Barring an unprecedented political realignment, most non-whites will support Gavin Newsom. He does not have enthusiastic support from Hispanics. However, most don’t support the recall. Democrats can probably count on non-whites to maintain the status quo. Less than half of Californians think the state is moving in the right direction. It probably doesn’t matter. Once a state is majority-minority, a kind of political stagnation sets in that prevents real change.

The Great Replacement has already occurred in California. Politically reliable minorities have replaced white voters. In 2003, Arnold Schwarzenegger beat Gray Davis in a successful recall election. Mr. Schwarzenegger campaigned against illegal immigration but didn’t do much about it once he was in power. Today, Arnold Schwarzenegger is an anti-Trump activist who left office with little support.

Governor Davis was more important. He killed Proposition 187 (that would have denied public services to illegal immigrants) by refusing to defend it in court. A federal judge overturned the law, and mass non-white immigration into California continued. Thus, California became a majority-minority state, and, as a result, a one-party Democrat state. Democrats should consider Gray Davis the most successful governor in the state’s history.

The Associated Press wrote about why a replay of 2003 is unlikely:

[T]oday’s California electorate looks far different than it did 18 years ago: It’s less Republican, more Latino and Asian, and younger – all trends that favor Gov. Gavin Newsom, so long as he can get his voters to turn out. . . .

Latino voters now make up more than a quarter of registered voters compared to 17.5% in 2003, according to data provided by Romero. Asian voters also increased their share, now at 10.4%. . . . All of those trends benefit Democrats, who have only strengthened their hold on the state over the past two decades.

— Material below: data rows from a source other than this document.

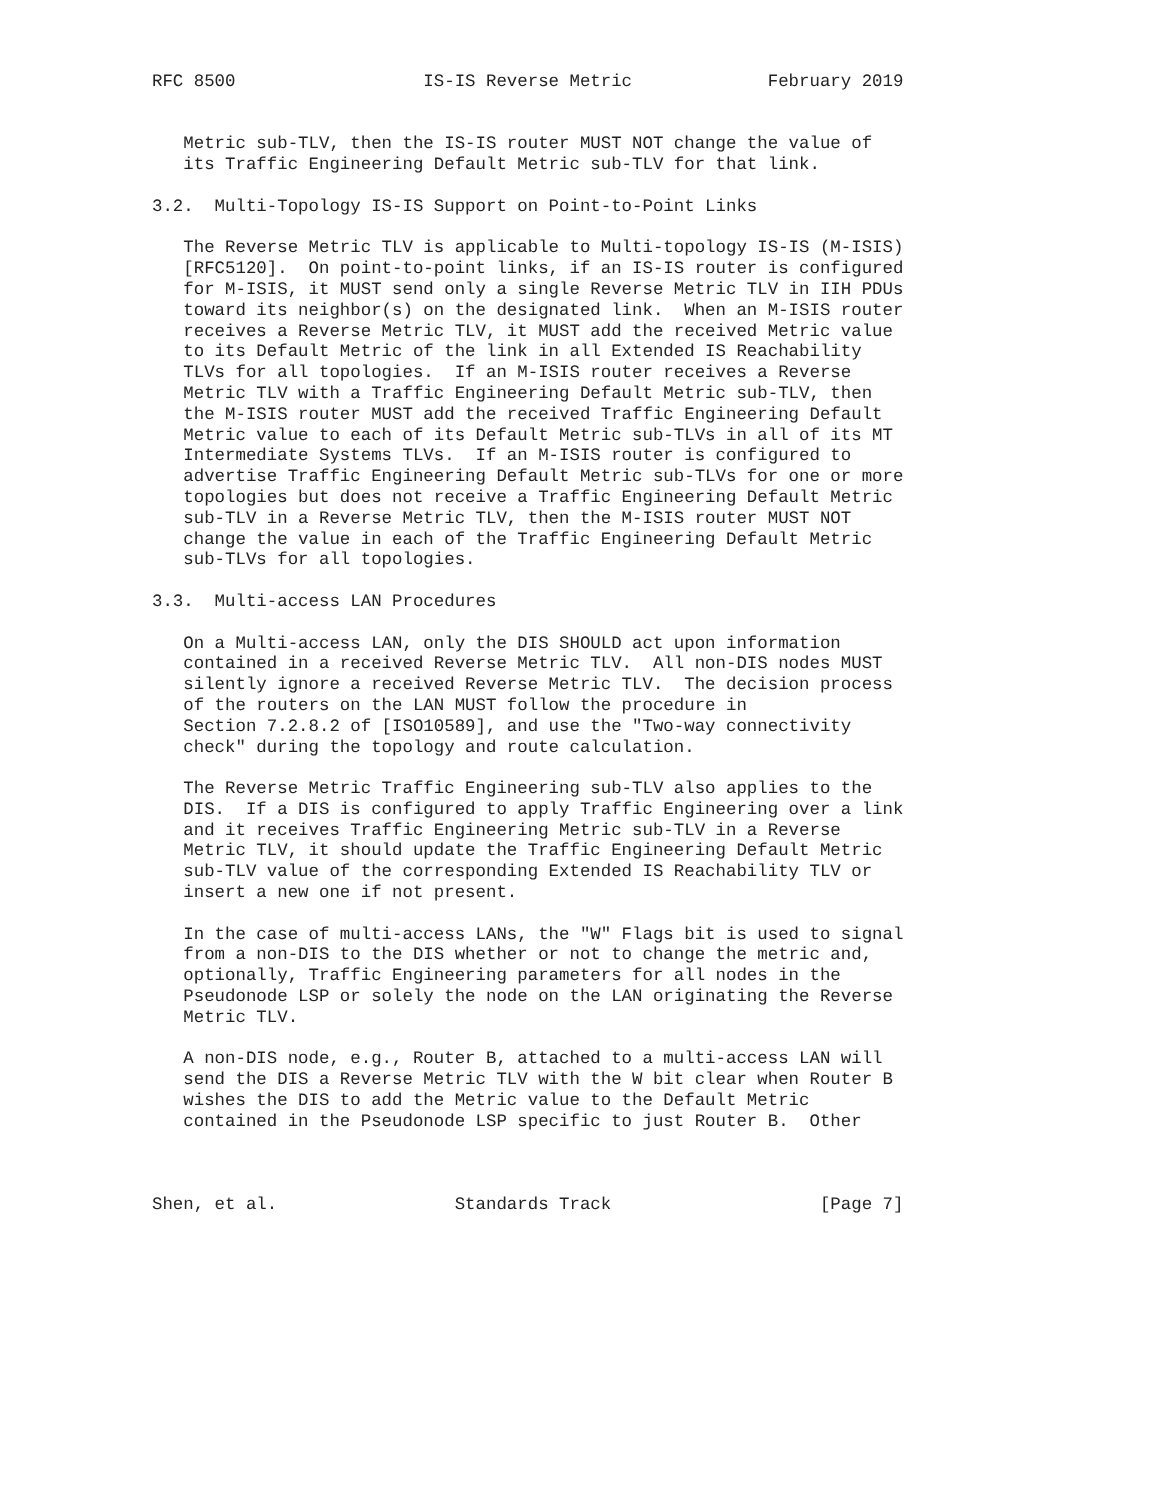RFC 8500                  IS-IS Reverse Metric             February 2019


   Metric sub-TLV, then the IS-IS router MUST NOT change the value of
   its Traffic Engineering Default Metric sub-TLV for that link.

3.2.  Multi-Topology IS-IS Support on Point-to-Point Links

   The Reverse Metric TLV is applicable to Multi-topology IS-IS (M-ISIS)
   [RFC5120].  On point-to-point links, if an IS-IS router is configured
   for M-ISIS, it MUST send only a single Reverse Metric TLV in IIH PDUs
   toward its neighbor(s) on the designated link.  When an M-ISIS router
   receives a Reverse Metric TLV, it MUST add the received Metric value
   to its Default Metric of the link in all Extended IS Reachability
   TLVs for all topologies.  If an M-ISIS router receives a Reverse
   Metric TLV with a Traffic Engineering Default Metric sub-TLV, then
   the M-ISIS router MUST add the received Traffic Engineering Default
   Metric value to each of its Default Metric sub-TLVs in all of its MT
   Intermediate Systems TLVs.  If an M-ISIS router is configured to
   advertise Traffic Engineering Default Metric sub-TLVs for one or more
   topologies but does not receive a Traffic Engineering Default Metric
   sub-TLV in a Reverse Metric TLV, then the M-ISIS router MUST NOT
   change the value in each of the Traffic Engineering Default Metric
   sub-TLVs for all topologies.

3.3.  Multi-access LAN Procedures

   On a Multi-access LAN, only the DIS SHOULD act upon information
   contained in a received Reverse Metric TLV.  All non-DIS nodes MUST
   silently ignore a received Reverse Metric TLV.  The decision process
   of the routers on the LAN MUST follow the procedure in
   Section 7.2.8.2 of [ISO10589], and use the "Two-way connectivity
   check" during the topology and route calculation.

   The Reverse Metric Traffic Engineering sub-TLV also applies to the
   DIS.  If a DIS is configured to apply Traffic Engineering over a link
   and it receives Traffic Engineering Metric sub-TLV in a Reverse
   Metric TLV, it should update the Traffic Engineering Default Metric
   sub-TLV value of the corresponding Extended IS Reachability TLV or
   insert a new one if not present.

   In the case of multi-access LANs, the "W" Flags bit is used to signal
   from a non-DIS to the DIS whether or not to change the metric and,
   optionally, Traffic Engineering parameters for all nodes in the
   Pseudonode LSP or solely the node on the LAN originating the Reverse
   Metric TLV.

   A non-DIS node, e.g., Router B, attached to a multi-access LAN will
   send the DIS a Reverse Metric TLV with the W bit clear when Router B
   wishes the DIS to add the Metric value to the Default Metric
   contained in the Pseudonode LSP specific to just Router B.  Other



Shen, et al.                 Standards Track                    [Page 7]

Joy Reid knows what happened:

Many warned Republicans about what was happening. They ignored the warnings and purged those who gave them. Now the state that gave America Richard Nixon and Ronald Reagan is much like South Africa: a de-facto one-party state with an restive underclass and an unchallengeable ruling class presiding over a shrinking, beleaguered middle class.

The Democrat/media campaign against Larry Elder and Republicans is like the way some Republicans campaigned against Democrats in the late 19th century. They used to call Democrats the party of “Rum, Romanism, and Rebellion,” suggesting that the Democrats were anti-Temperance, pro-Catholic (and thus anti-American), and supported the defeated Confederacy. Today, the Democrats and their journalist supporters use “white supremacy” or “white nationalist” to smear their opponents, even if they are black. It’s the new way of “waving the bloody shirt.”

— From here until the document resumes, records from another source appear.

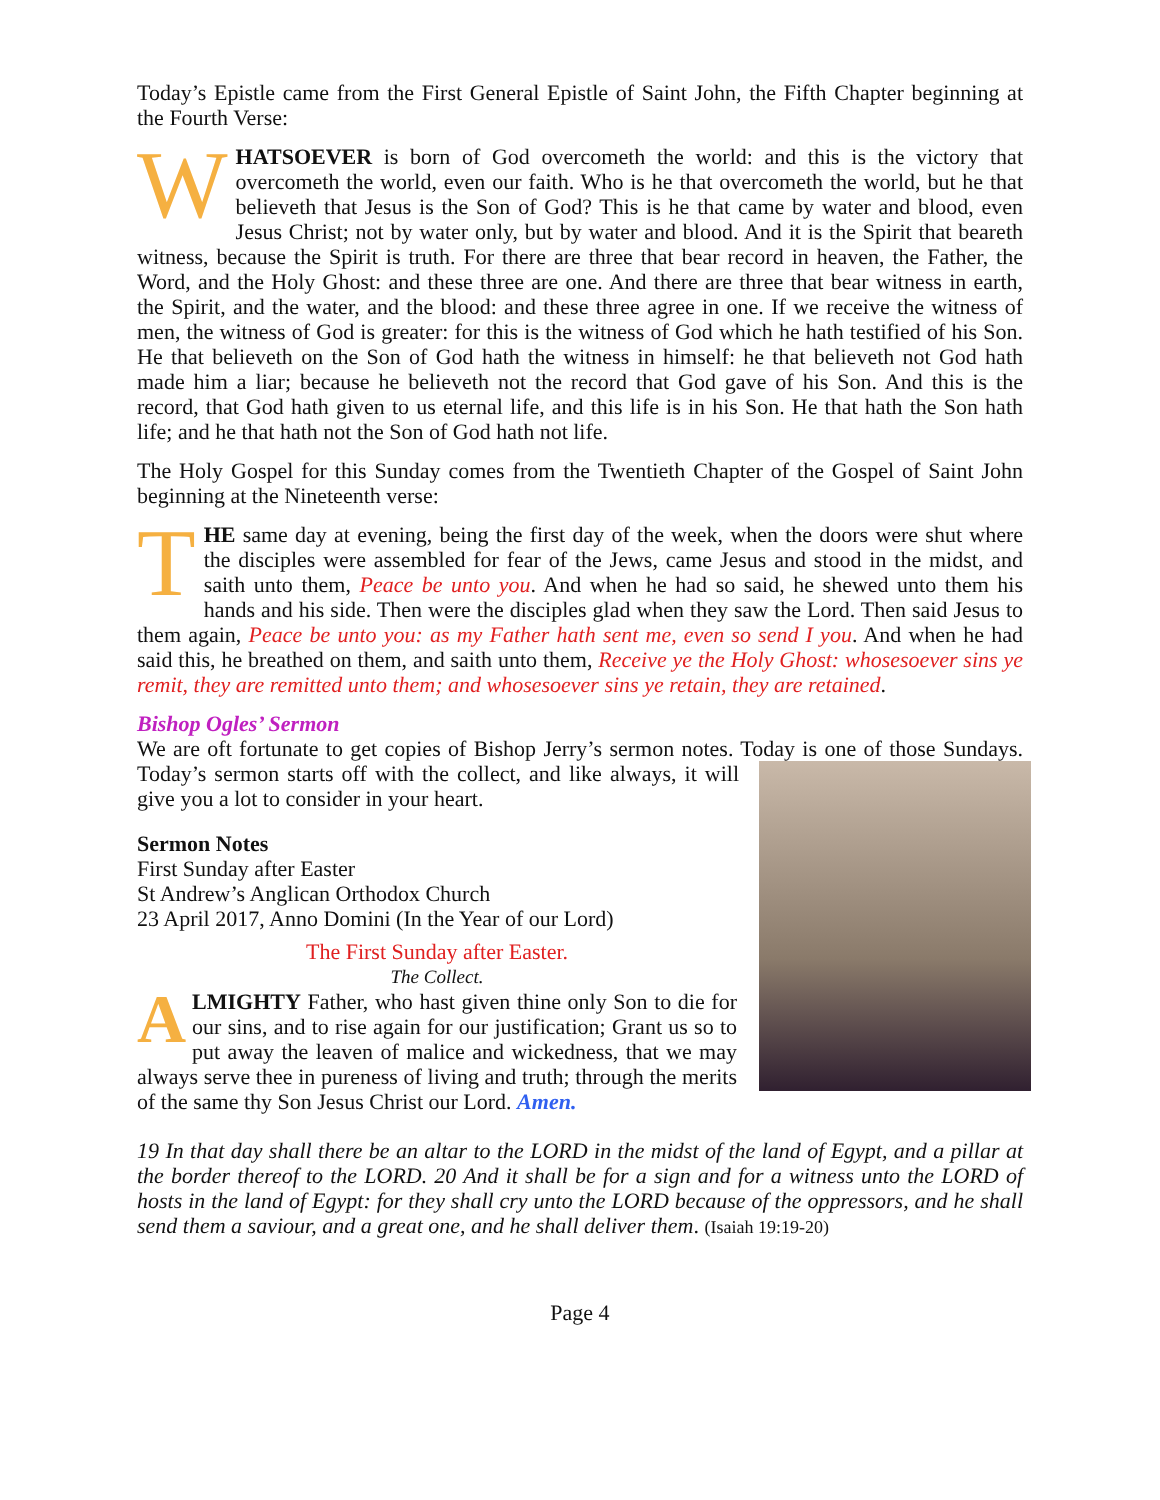Today’s Epistle came from the First General Epistle of Saint John, the Fifth Chapter beginning at the Fourth Verse:
WHATSOEVER is born of God overcometh the world: and this is the victory that overcometh the world, even our faith. Who is he that overcometh the world, but he that believeth that Jesus is the Son of God? This is he that came by water and blood, even Jesus Christ; not by water only, but by water and blood. And it is the Spirit that beareth witness, because the Spirit is truth. For there are three that bear record in heaven, the Father, the Word, and the Holy Ghost: and these three are one. And there are three that bear witness in earth, the Spirit, and the water, and the blood: and these three agree in one. If we receive the witness of men, the witness of God is greater: for this is the witness of God which he hath testified of his Son. He that believeth on the Son of God hath the witness in himself: he that believeth not God hath made him a liar; because he believeth not the record that God gave of his Son. And this is the record, that God hath given to us eternal life, and this life is in his Son. He that hath the Son hath life; and he that hath not the Son of God hath not life.
The Holy Gospel for this Sunday comes from the Twentieth Chapter of the Gospel of Saint John beginning at the Nineteenth verse:
THE same day at evening, being the first day of the week, when the doors were shut where the disciples were assembled for fear of the Jews, came Jesus and stood in the midst, and saith unto them, Peace be unto you. And when he had so said, he shewed unto them his hands and his side. Then were the disciples glad when they saw the Lord. Then said Jesus to them again, Peace be unto you: as my Father hath sent me, even so send I you. And when he had said this, he breathed on them, and saith unto them, Receive ye the Holy Ghost: whosesoever sins ye remit, they are remitted unto them; and whosesoever sins ye retain, they are retained.
Bishop Ogles’ Sermon
We are oft fortunate to get copies of Bishop Jerry’s sermon notes. Today is one of those Sundays. Today’s sermon starts off with the collect, and like always, it will give you a lot to consider in your heart.
Sermon Notes
First Sunday after Easter
St Andrew’s Anglican Orthodox Church
23 April 2017, Anno Domini (In the Year of our Lord)
The First Sunday after Easter.
The Collect.
ALMIGHTY Father, who hast given thine only Son to die for our sins, and to rise again for our justification; Grant us so to put away the leaven of malice and wickedness, that we may always serve thee in pureness of living and truth; through the merits of the same thy Son Jesus Christ our Lord. Amen.
19 In that day shall there be an altar to the LORD in the midst of the land of Egypt, and a pillar at the border thereof to the LORD. 20 And it shall be for a sign and for a witness unto the LORD of hosts in the land of Egypt: for they shall cry unto the LORD because of the oppressors, and he shall send them a saviour, and a great one, and he shall deliver them. (Isaiah 19:19-20)
Page 4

This is remarkable considering that Larry Elder does not mention affirmative action or immigration among his campaign promises. He has campaign ads in Spanish. He complains there is a “racist smear campaign” against him. This is hardly basic conservatism, let alone “white nationalism.”

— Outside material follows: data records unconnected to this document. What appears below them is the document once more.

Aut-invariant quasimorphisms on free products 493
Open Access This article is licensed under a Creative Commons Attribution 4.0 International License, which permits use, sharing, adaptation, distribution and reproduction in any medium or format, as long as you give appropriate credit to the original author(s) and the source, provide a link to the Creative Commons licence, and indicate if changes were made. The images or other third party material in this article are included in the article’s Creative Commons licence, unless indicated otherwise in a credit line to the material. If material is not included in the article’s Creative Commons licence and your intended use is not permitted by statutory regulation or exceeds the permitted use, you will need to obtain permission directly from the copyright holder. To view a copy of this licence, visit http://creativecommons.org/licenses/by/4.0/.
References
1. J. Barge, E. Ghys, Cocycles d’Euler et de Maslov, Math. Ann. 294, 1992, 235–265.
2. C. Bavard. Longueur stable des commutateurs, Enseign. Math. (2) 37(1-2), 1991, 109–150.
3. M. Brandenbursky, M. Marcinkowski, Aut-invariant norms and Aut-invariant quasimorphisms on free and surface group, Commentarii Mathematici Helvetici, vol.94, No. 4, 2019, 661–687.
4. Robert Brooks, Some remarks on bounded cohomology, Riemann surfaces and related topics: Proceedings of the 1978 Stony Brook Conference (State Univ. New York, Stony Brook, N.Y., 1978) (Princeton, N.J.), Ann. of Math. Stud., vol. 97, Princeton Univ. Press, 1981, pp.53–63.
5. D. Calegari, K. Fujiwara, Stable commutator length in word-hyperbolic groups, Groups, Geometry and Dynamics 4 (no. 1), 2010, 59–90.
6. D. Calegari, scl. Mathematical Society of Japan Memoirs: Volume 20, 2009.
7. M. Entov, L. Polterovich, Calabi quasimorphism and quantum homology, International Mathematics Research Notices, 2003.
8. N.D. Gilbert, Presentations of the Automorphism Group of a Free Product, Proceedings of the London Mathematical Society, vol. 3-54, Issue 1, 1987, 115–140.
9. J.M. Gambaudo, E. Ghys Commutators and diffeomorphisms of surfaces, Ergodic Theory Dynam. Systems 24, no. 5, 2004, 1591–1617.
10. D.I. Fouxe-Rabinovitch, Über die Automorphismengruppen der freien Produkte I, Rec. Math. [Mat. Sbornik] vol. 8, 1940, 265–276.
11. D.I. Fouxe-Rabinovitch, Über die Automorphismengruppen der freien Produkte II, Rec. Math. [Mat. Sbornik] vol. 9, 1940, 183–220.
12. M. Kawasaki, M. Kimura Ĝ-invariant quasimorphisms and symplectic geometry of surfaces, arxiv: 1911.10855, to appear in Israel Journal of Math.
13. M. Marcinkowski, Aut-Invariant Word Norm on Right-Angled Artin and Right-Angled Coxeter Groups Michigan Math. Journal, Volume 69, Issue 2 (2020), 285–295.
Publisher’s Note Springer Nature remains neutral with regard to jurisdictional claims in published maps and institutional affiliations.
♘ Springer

It doesn’t matter. Far too many non-whites and white liberals will tolerate decline and disorder if it means that “racists” are kept out of power. Objectively, it’s hard to argue that Zimbabwe, South Africa, or Argentina are better off since non-whites gained more political power. It’s also almost impossible to imagine these non-whites voting for a change. These areas are “post-democratic,” doomed to continued decline until the point of utter collapse or takeover by a colonial power, probably China.

Gavin Newsom is likely to survive the recall. California will get worse. The political class will flout its own rules with impunity.

What can be done? In conservative areas, activists should push state and local voting rules to make sure that those who fled the once-Golden State don’t vote for the same policies that caused them to flee. Secession within the Union is another way to escape Sacramento. Ultimately, for whites who don’t want to live in a crumbling, Third World dystopia, the solution is a homeland and a larger Western civilization-state. The current system has no way to correct itself.